* Exercise directions: Search the material for the word "overview" and copy each line that holds it.

* Stored data:
<<<<

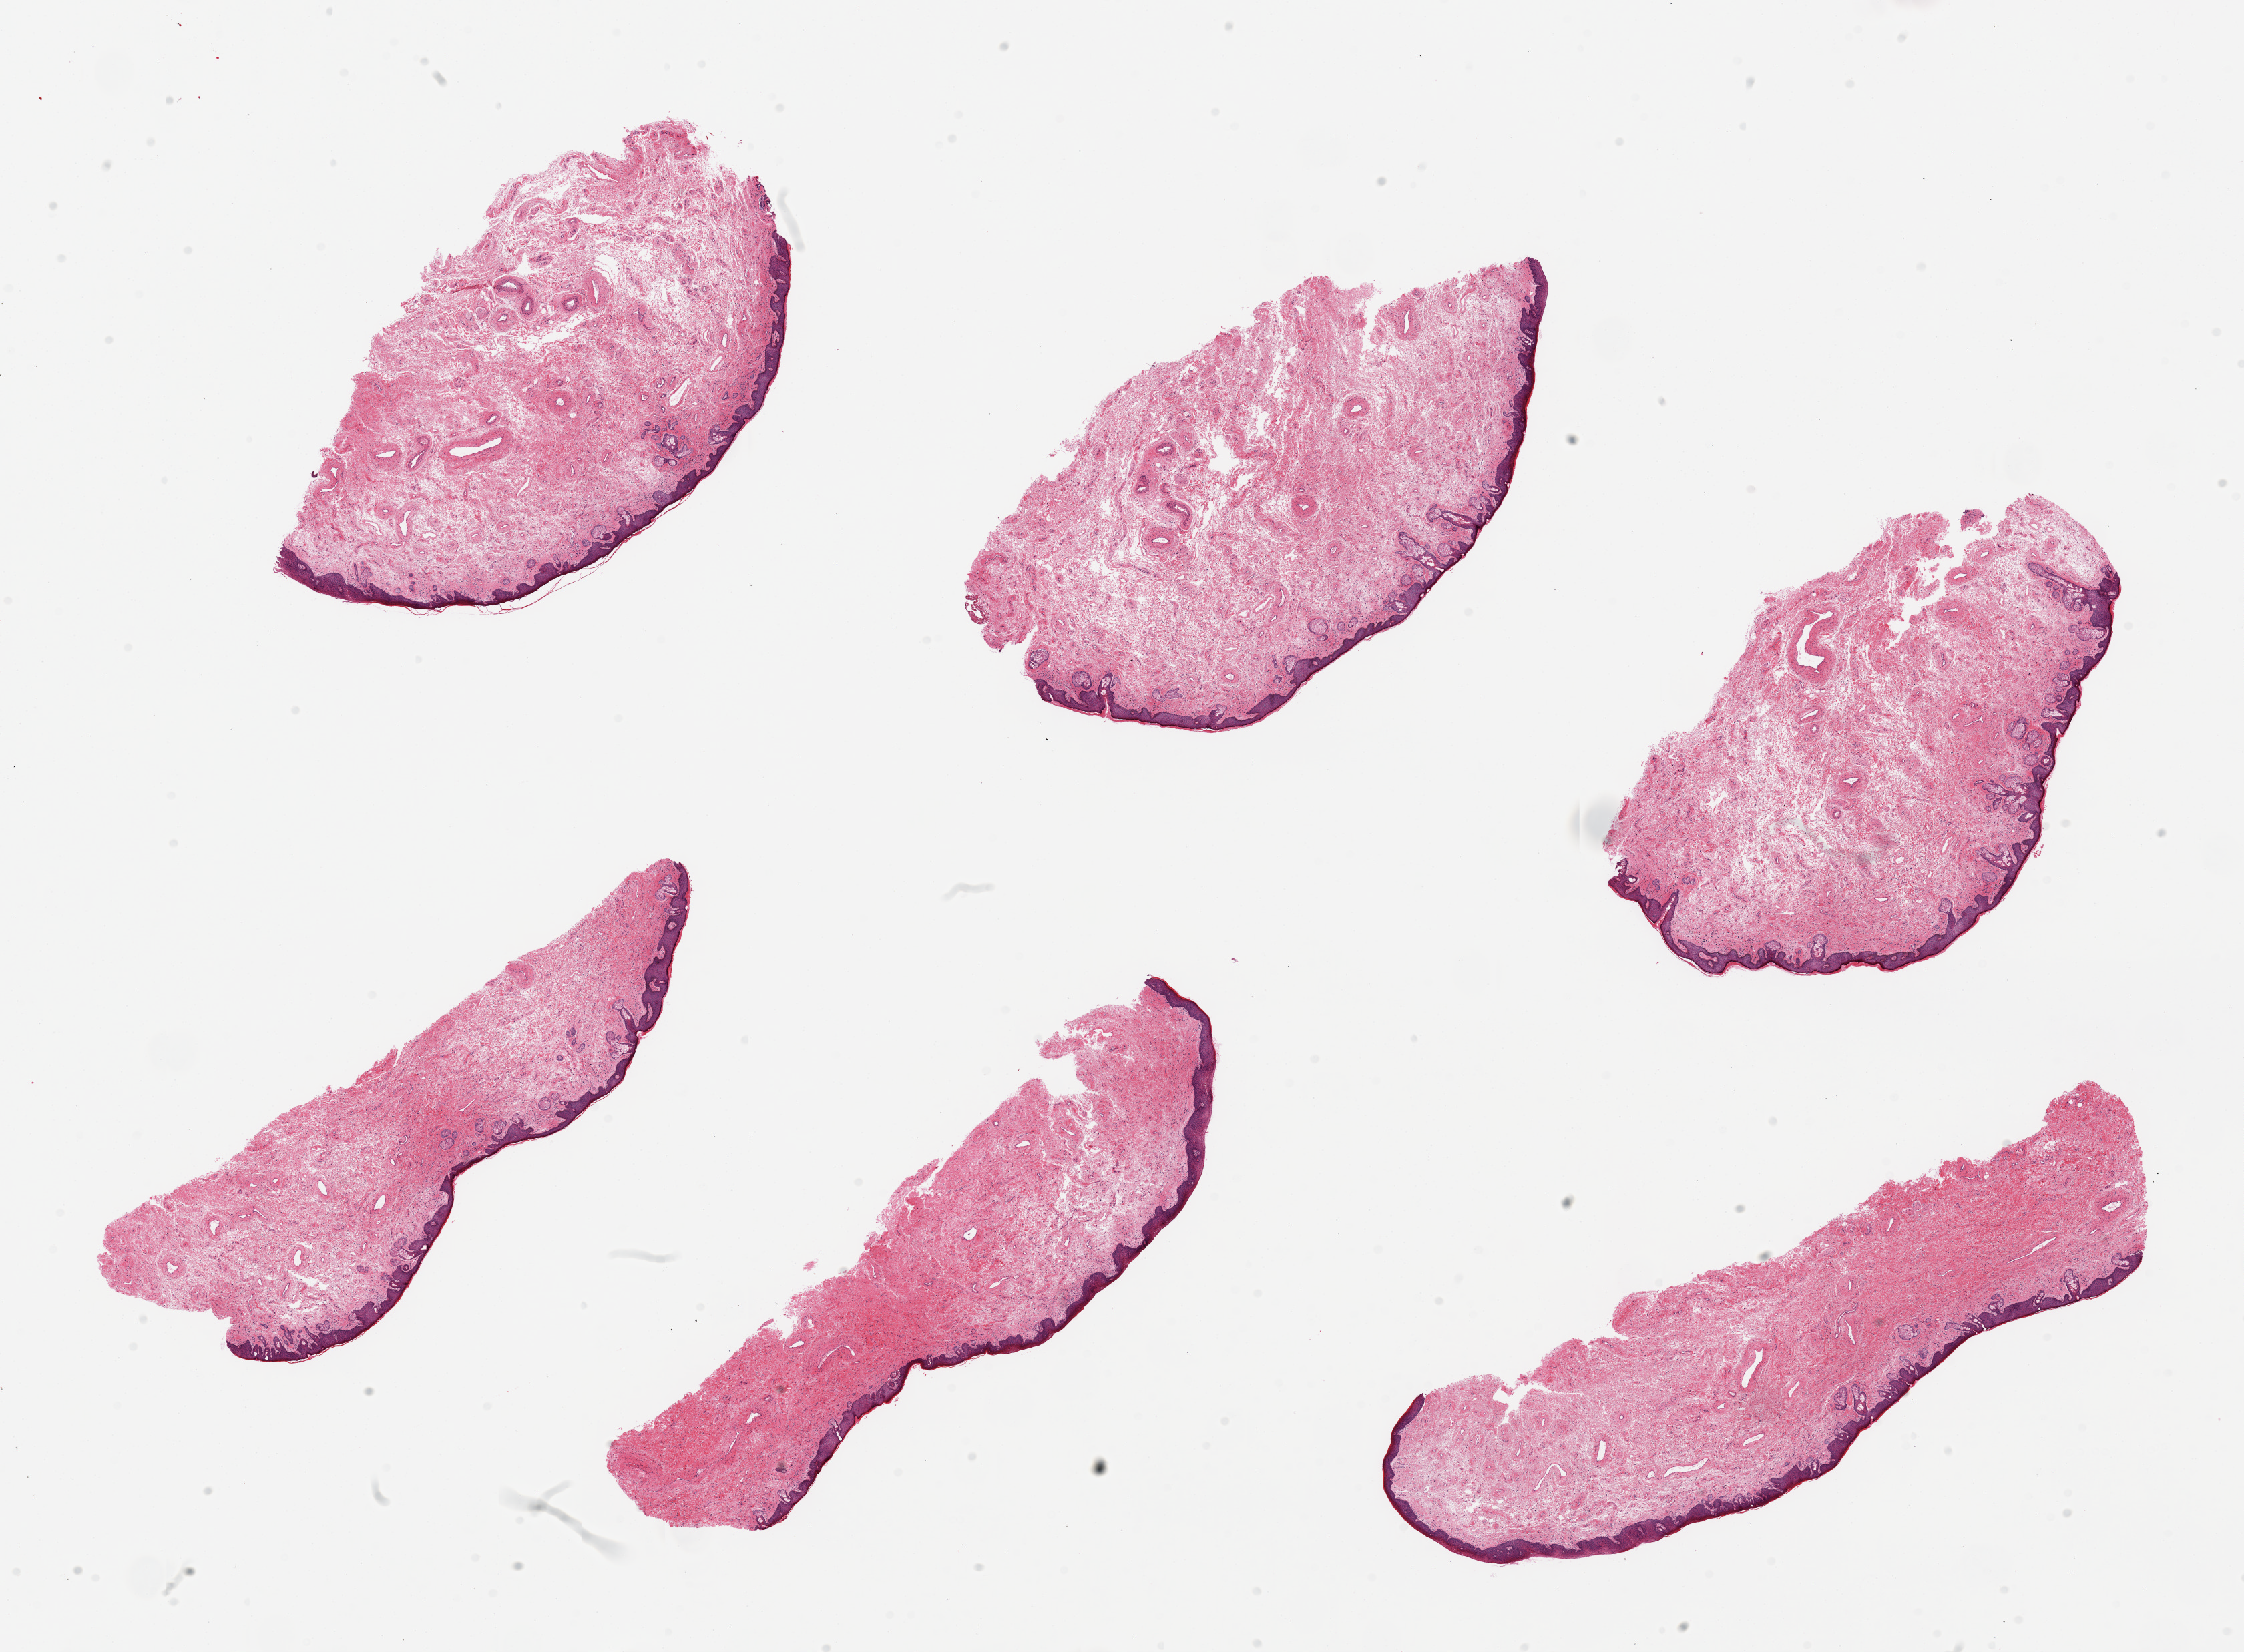
Hematoxylin and eosin (H&E) whole-slide image — shown as a low-resolution overview of the whole scanned area (about 26.6 x 19.6 mm, acquisition: 20x scan); PAXgene-fixed, paraffin-embedded tissue; section of vagina (target tissue); donor tissue sample. Female donor.
Reviewer comment on this tissue sample: 6 pieces, numerous sebaceous glands indicating vulva was sampled.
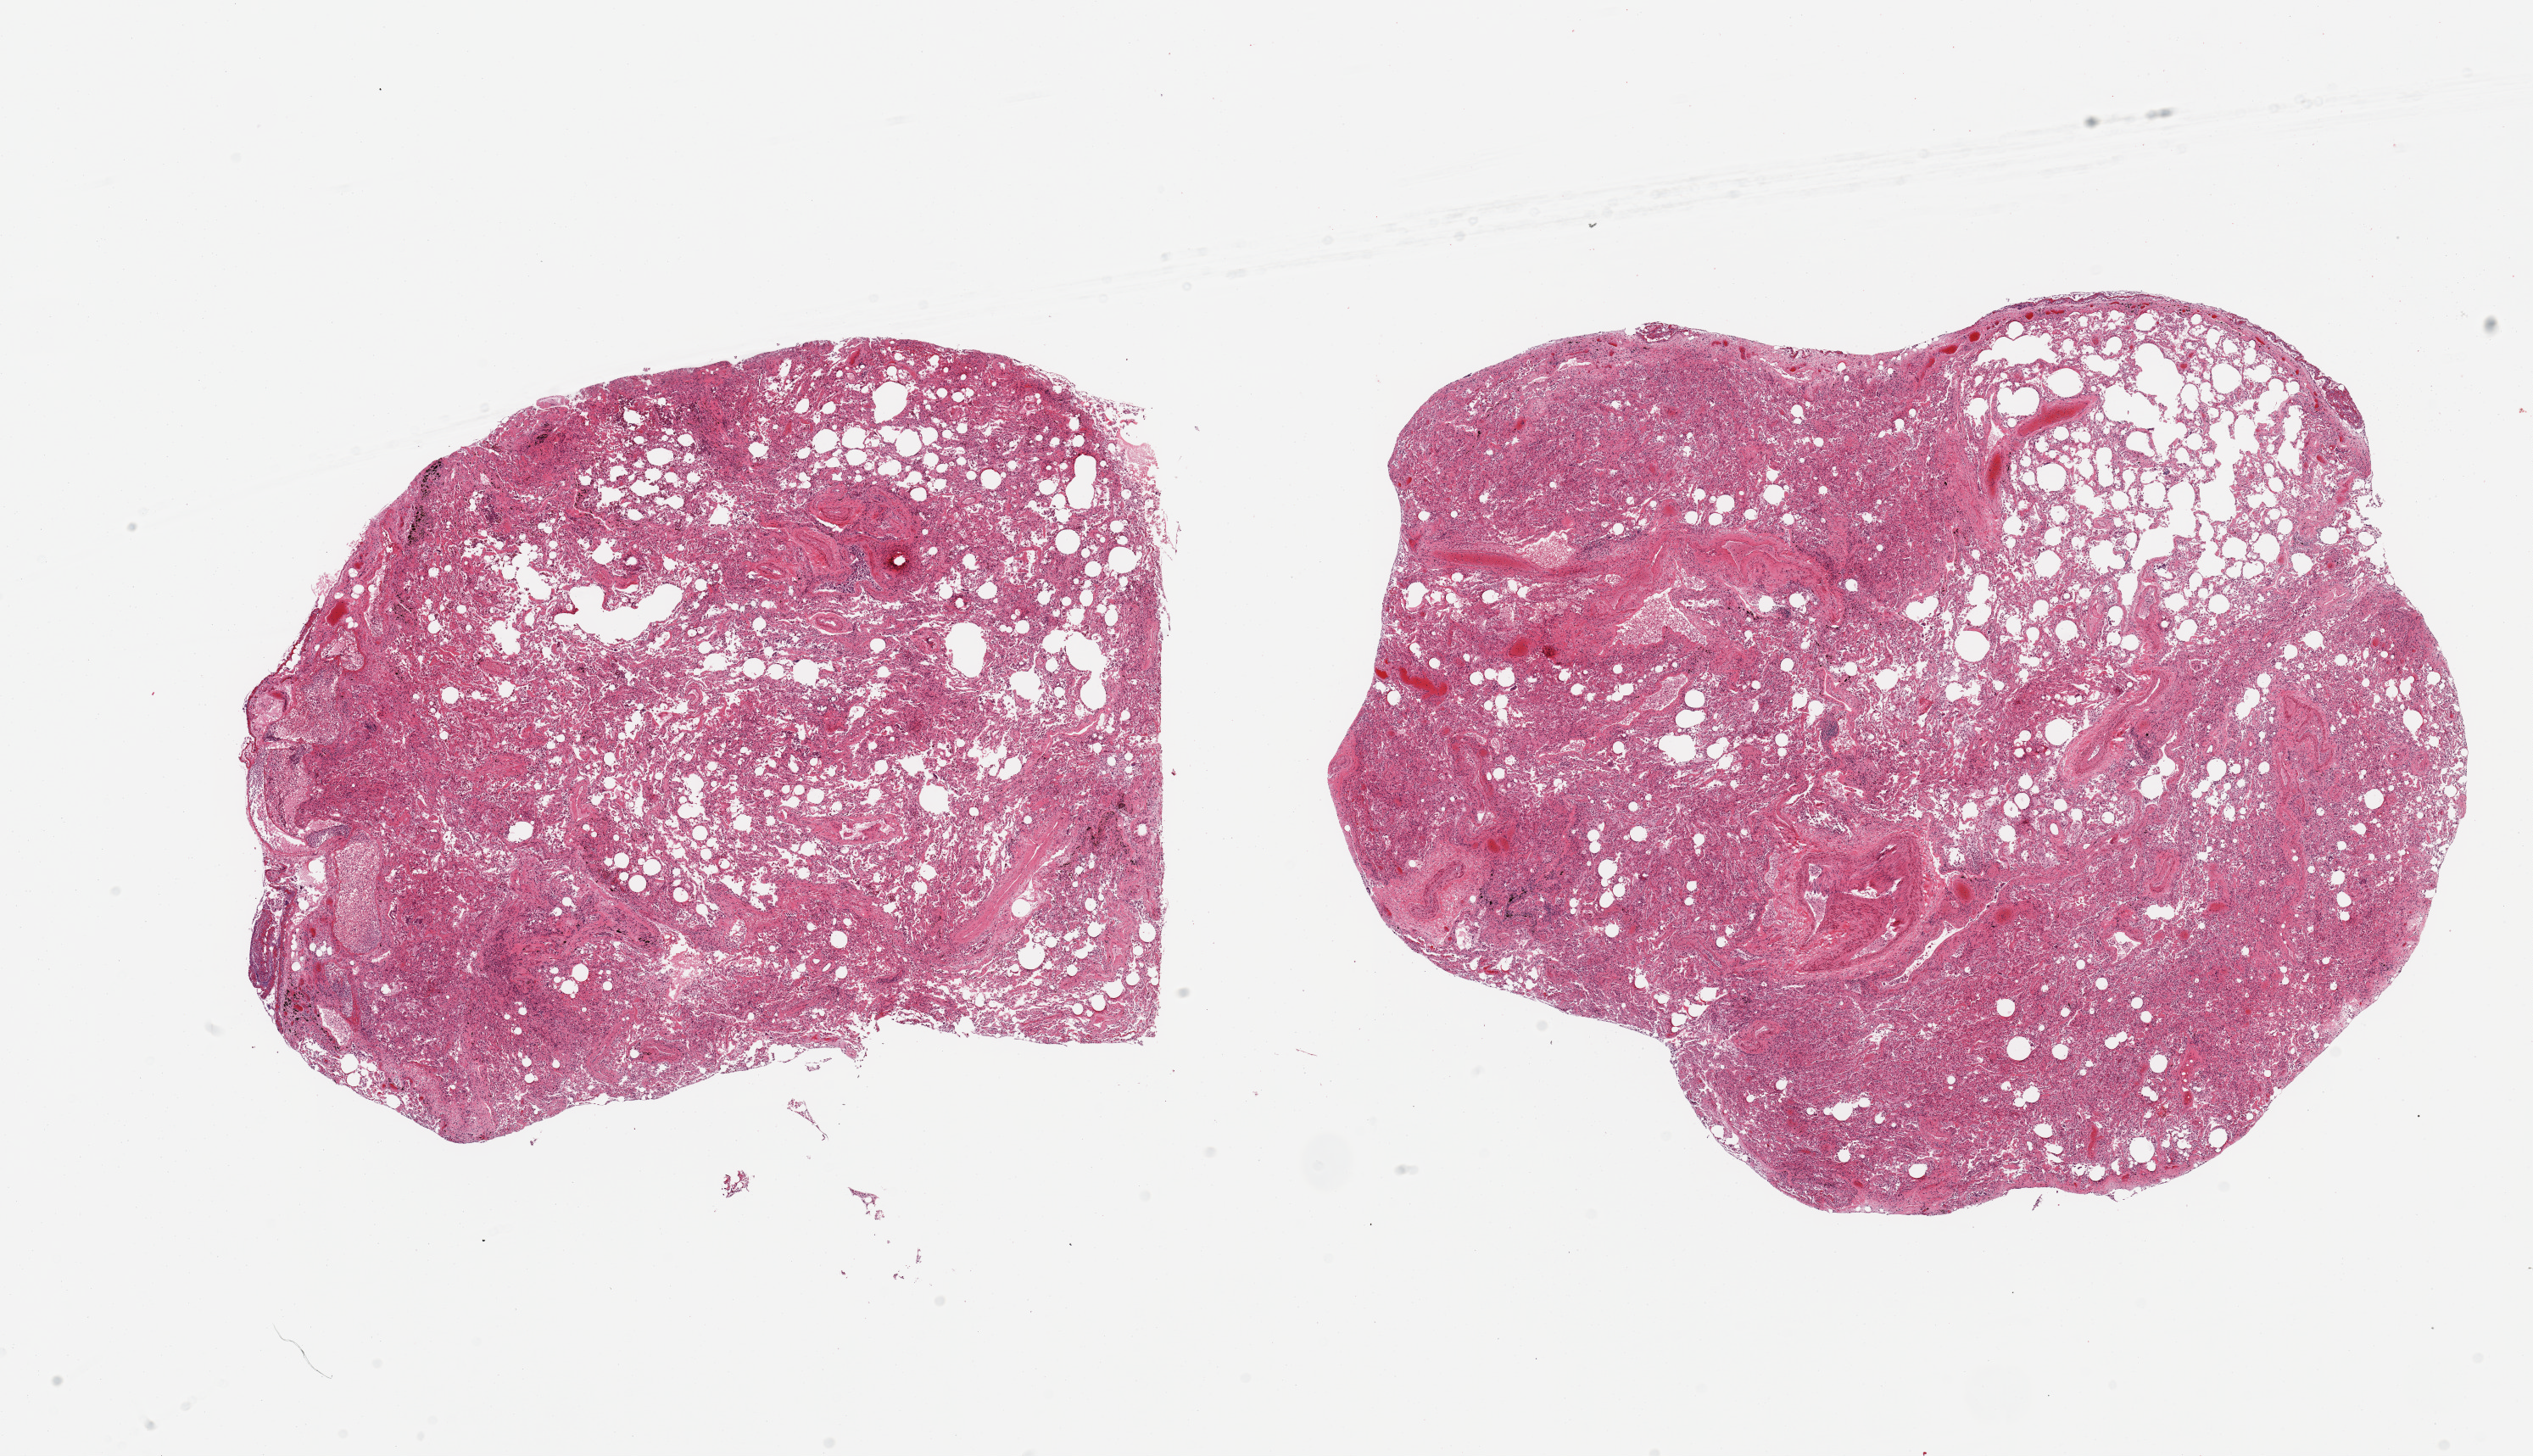
Haematoxylin and eosin whole-slide image, brightfield, low-resolution overview of the scanned area, about 23.6 x 13.6 mm; PAXgene-fixed, paraffin-embedded tissue; section of lung (target tissue); tissue donor sample. Male donor.
Review note (as recorded): 2 pieces; bronchopneumonia.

>>>>

* Answer section:
Hematoxylin and eosin (H&E) whole-slide image — shown as a low-resolution overview of the whole scanned area (about 26.6 x 19.6 mm, acquisition: 20x scan); PAXgene-fixed, paraffin-embedded tissue; section of vagina (target tissue); donor tissue sample. Female donor.
Haematoxylin and eosin whole-slide image, brightfield, low-resolution overview of the scanned area, about 23.6 x 13.6 mm; PAXgene-fixed, paraffin-embedded tissue; section of lung (target tissue); tissue donor sample. Male donor.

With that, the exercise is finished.